Reports have come to my attention concerning these birds of prey from keen observers such as one of Latrobe finest school bus drivers, L22, who not only makes sure his eyes are on the road, keenly observes other motorists as he chauffeurs students to and from school, keeping them safe with the utmost care at all times, but in his spare time, notes the habits of these large-spanned birds that glide over the cities that we live in and surround us.

So, if the anglers are to get these fish before the eagles realize these fish are somewhere underneath their beaks, what is the best bait to use?

It has been my experience from the past that butterworms work exceptionally well as a trout bait. Then following are waxworms, maggots and mealworms.

There are a lot of anglers that don’t realize that mealworms are the larvae stage of the Darkling Beetle, a favorite food of trout. Said to be loved by trout, they fall right in line with grasshoppers, crickets, cicadas, other beetles, bees, wasps, ants, mayflies, damselflies, stoneflies and worms of all types.

The small garden worm is preferred over the nightcrawler. If the latter is one’s choice, it is best to piece the worm rather than use the whole thing. This is not to say that trout won’t eat the whole crawler. They prefer smaller critters.

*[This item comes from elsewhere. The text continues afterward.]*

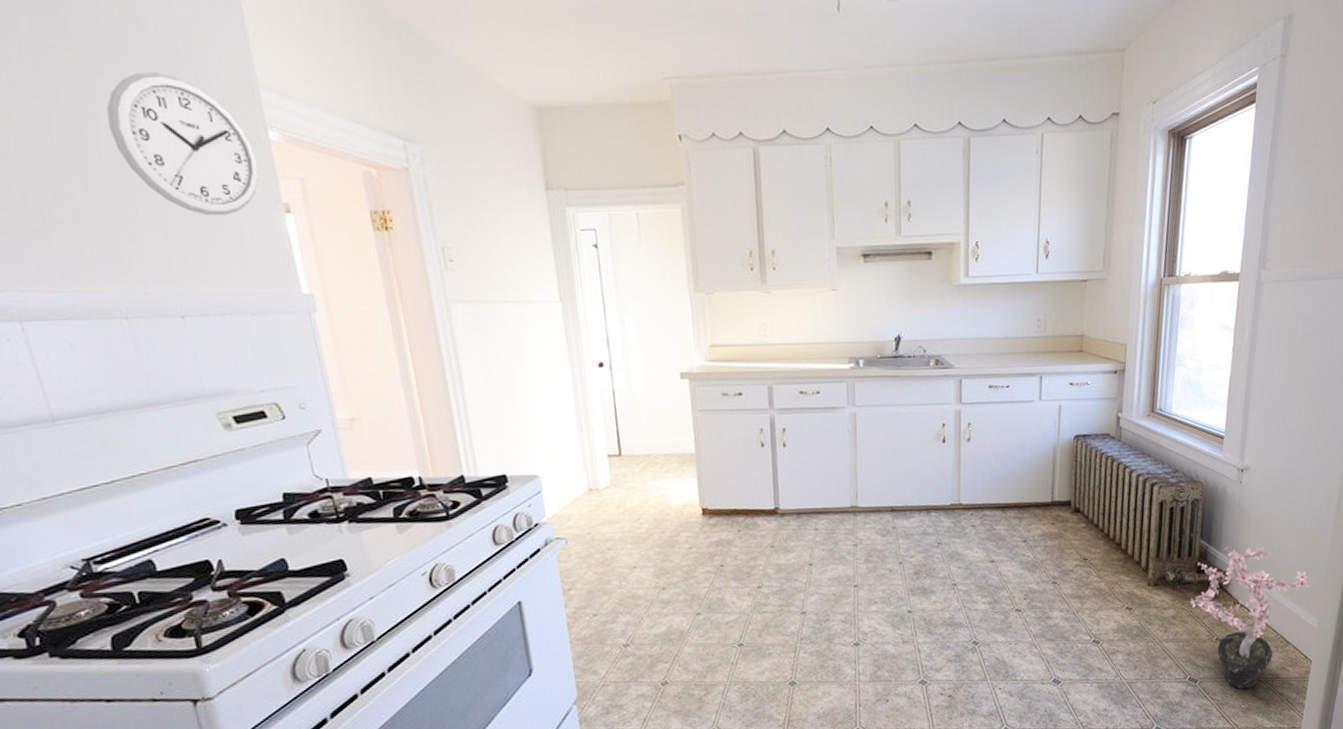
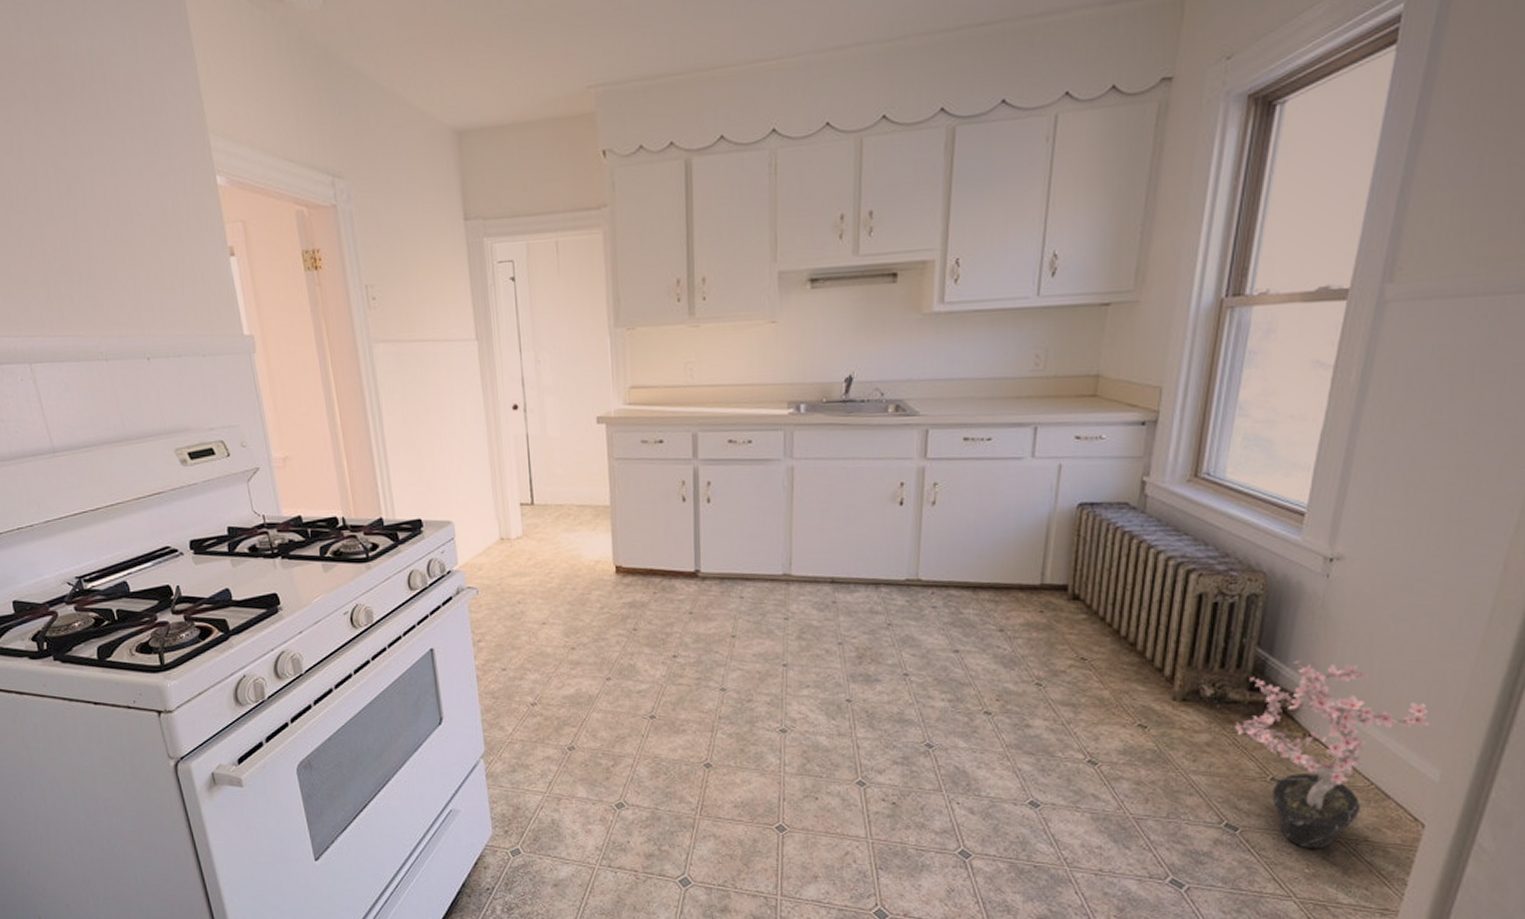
wall clock: present [107,72,259,216] -> none [90,126,209,262]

Of course these big trout like the ones seen at Murphy’s Bridge will have no trouble wolfing down a large nightcrawler. If one digs in his garden or happens to pick nightcrawlers off grassy areas at night, they will be the typically fat, long, brown worms most people have been exposed to even though they may not be fishers.

Packed with the Canadian nightcrawler, normally coming from that country are containers packaged with not only the above product, but also the Invasive Earthworms, as well. These worms came in via the peat brought in from Asia and were introduced to the people of Canada. When the Invasives were found to look just like the Canadians, they both were packaged together. Both make great bait.

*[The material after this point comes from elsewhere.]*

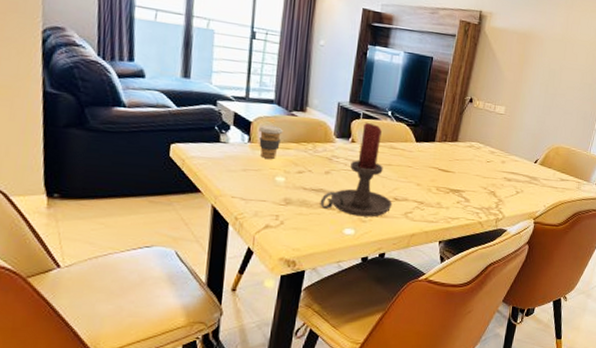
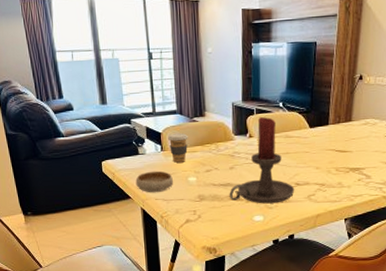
bowl: none [210,163,258,190] -> present [135,170,174,193]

If one is not trained to tell the two worms apart, they may not easily be differentiated. One can pinch apart a Canadian easily, not so with an Invasive.

Here is the problem. If one is to toss one of the Invasive Earthworm species into the woods, thinking he is doing a good deed, he will be doing just the opposite. The Invasives will eat the roots of young oak trees, killing them. Forests containing these trees across the U.S. have been killed off because of these enemies.

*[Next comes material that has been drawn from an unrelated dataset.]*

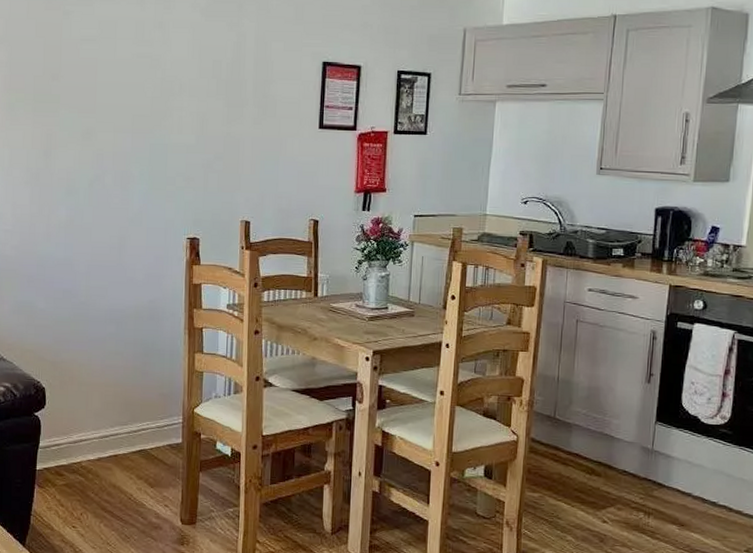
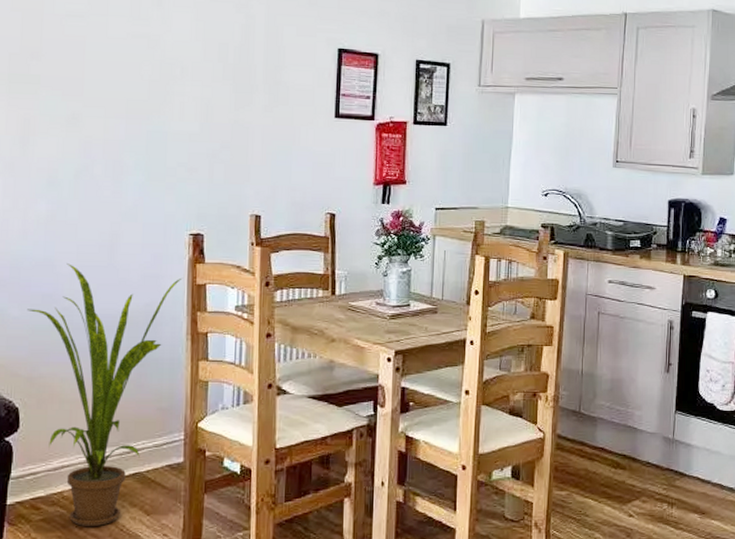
house plant: none [51,263,180,494] -> present [27,263,182,527]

The PFBC recommends all nightcrawlers killed if not used. Don’t just throw them in the water thinking they will drown. The Canadians will, the Invasives won’t.

Crayfish, hellgrammite and imitations, such as the Green Weenie, are excellent trout baits, the latter, a Latrobe invention that has proved its worth by yours truly.

If one is fishing the creeks, remember, one should keep water depth a priority concern. If using spoons, keep in mind weight of lures. If they are too heavy they may get hung up in brush and trees on the other sides of the water basins. The other culprit is ‘snag-ability.’ Lightweight small metals will remain in one’s possession a whole lot longer than heavier ones.

If Leland Crankbaits are used properly, the fish will be outsmarted and one will come home a happy camper!